Format every line of the records below as one numbered list, leaving out any blank lines.
• • •
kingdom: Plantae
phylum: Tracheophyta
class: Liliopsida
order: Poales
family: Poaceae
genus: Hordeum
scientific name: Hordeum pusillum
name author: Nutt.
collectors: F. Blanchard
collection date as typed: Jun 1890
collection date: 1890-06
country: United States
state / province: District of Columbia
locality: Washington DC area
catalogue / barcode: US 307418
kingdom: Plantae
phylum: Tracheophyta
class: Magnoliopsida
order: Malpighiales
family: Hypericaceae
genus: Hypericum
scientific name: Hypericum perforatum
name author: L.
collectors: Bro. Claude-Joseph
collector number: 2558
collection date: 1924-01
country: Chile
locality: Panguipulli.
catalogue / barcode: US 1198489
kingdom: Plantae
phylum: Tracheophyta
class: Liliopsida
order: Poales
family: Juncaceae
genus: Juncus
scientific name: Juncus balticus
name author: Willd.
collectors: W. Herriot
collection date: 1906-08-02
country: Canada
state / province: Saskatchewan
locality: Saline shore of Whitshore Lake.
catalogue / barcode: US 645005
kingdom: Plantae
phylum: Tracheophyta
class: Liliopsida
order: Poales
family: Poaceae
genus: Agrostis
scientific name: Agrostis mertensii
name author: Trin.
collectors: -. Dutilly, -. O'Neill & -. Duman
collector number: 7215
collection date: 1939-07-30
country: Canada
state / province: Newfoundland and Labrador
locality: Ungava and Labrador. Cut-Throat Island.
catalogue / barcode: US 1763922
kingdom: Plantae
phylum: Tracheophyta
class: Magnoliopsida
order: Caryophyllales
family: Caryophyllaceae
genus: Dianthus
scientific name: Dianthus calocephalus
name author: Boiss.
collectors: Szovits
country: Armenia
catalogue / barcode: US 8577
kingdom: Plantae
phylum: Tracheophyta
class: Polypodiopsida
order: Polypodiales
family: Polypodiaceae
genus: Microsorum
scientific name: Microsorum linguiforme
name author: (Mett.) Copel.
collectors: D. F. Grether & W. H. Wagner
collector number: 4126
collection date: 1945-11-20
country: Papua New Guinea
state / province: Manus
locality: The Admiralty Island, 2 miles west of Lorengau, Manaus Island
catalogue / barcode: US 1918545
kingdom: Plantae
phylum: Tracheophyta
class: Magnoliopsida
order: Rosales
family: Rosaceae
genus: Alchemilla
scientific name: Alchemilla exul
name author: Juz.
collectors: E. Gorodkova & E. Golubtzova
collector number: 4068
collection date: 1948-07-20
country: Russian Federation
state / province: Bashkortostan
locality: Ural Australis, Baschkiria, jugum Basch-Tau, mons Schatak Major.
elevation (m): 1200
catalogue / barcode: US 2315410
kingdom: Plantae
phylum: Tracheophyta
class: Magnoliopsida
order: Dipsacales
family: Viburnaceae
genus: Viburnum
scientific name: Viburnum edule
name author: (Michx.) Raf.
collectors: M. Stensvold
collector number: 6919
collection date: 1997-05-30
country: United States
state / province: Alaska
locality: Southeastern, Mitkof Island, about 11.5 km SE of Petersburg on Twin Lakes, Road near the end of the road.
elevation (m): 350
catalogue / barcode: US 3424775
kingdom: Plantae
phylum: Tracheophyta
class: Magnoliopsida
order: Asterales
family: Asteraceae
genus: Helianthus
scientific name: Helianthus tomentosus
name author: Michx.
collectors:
• • •
* FULL SOLUTION:
1. kingdom: Plantae
2. phylum: Tracheophyta
3. class: Liliopsida
4. order: Poales
5. family: Poaceae
6. genus: Hordeum
7. scientific name: Hordeum pusillum
8. name author: Nutt.
9. collectors: F. Blanchard
10. collection date as typed: Jun 1890
11. collection date: 1890-06
12. country: United States
13. state / province: District of Columbia
14. locality: Washington DC area
15. catalogue / barcode: US 307418
16. kingdom: Plantae
17. phylum: Tracheophyta
18. class: Magnoliopsida
19. order: Malpighiales
20. family: Hypericaceae
21. genus: Hypericum
22. scientific name: Hypericum perforatum
23. name author: L.
24. collectors: Bro. Claude-Joseph
25. collector number: 2558
26. collection date: 1924-01
27. country: Chile
28. locality: Panguipulli.
29. catalogue / barcode: US 1198489
30. kingdom: Plantae
31. phylum: Tracheophyta
32. class: Liliopsida
33. order: Poales
34. family: Juncaceae
35. genus: Juncus
36. scientific name: Juncus balticus
37. name author: Willd.
38. collectors: W. Herriot
39. collection date: 1906-08-02
40. country: Canada
41. state / province: Saskatchewan
42. locality: Saline shore of Whitshore Lake.
43. catalogue / barcode: US 645005
44. kingdom: Plantae
45. phylum: Tracheophyta
46. class: Liliopsida
47. order: Poales
48. family: Poaceae
49. genus: Agrostis
50. scientific name: Agrostis mertensii
51. name author: Trin.
52. collectors: -. Dutilly, -. O'Neill & -. Duman
53. collector number: 7215
54. collection date: 1939-07-30
55. country: Canada
56. state / province: Newfoundland and Labrador
57. locality: Ungava and Labrador. Cut-Throat Island.
58. catalogue / barcode: US 1763922
59. kingdom: Plantae
60. phylum: Tracheophyta
61. class: Magnoliopsida
62. order: Caryophyllales
63. family: Caryophyllaceae
64. genus: Dianthus
65. scientific name: Dianthus calocephalus
66. name author: Boiss.
67. collectors: Szovits
68. country: Armenia
69. catalogue / barcode: US 8577
70. kingdom: Plantae
71. phylum: Tracheophyta
72. class: Polypodiopsida
73. order: Polypodiales
74. family: Polypodiaceae
75. genus: Microsorum
76. scientific name: Microsorum linguiforme
77. name author: (Mett.) Copel.
78. collectors: D. F. Grether & W. H. Wagner
79. collector number: 4126
80. collection date: 1945-11-20
81. country: Papua New Guinea
82. state / province: Manus
83. locality: The Admiralty Island, 2 miles west of Lorengau, Manaus Island
84. catalogue / barcode: US 1918545
85. kingdom: Plantae
86. phylum: Tracheophyta
87. class: Magnoliopsida
88. order: Rosales
89. family: Rosaceae
90. genus: Alchemilla
91. scientific name: Alchemilla exul
92. name author: Juz.
93. collectors: E. Gorodkova & E. Golubtzova
94. collector number: 4068
95. collection date: 1948-07-20
96. country: Russian Federation
97. state / province: Bashkortostan
98. locality: Ural Australis, Baschkiria, jugum Basch-Tau, mons Schatak Major.
99. elevation (m): 1200
100. catalogue / barcode: US 2315410
101. kingdom: Plantae
102. phylum: Tracheophyta
103. class: Magnoliopsida
104. order: Dipsacales
105. family: Viburnaceae
106. genus: Viburnum
107. scientific name: Viburnum edule
108. name author: (Michx.) Raf.
109. collectors: M. Stensvold
110. collector number: 6919
111. collection date: 1997-05-30
112. country: United States
113. state / province: Alaska
114. locality: Southeastern, Mitkof Island, about 11.5 km SE of Petersburg on Twin Lakes, Road near the end of the road.
115. elevation (m): 350
116. catalogue / barcode: US 3424775
117. kingdom: Plantae
118. phylum: Tracheophyta
119. class: Magnoliopsida
120. order: Asterales
121. family: Asteraceae
122. genus: Helianthus
123. scientific name: Helianthus tomentosus
124. name author: Michx.
125. collectors:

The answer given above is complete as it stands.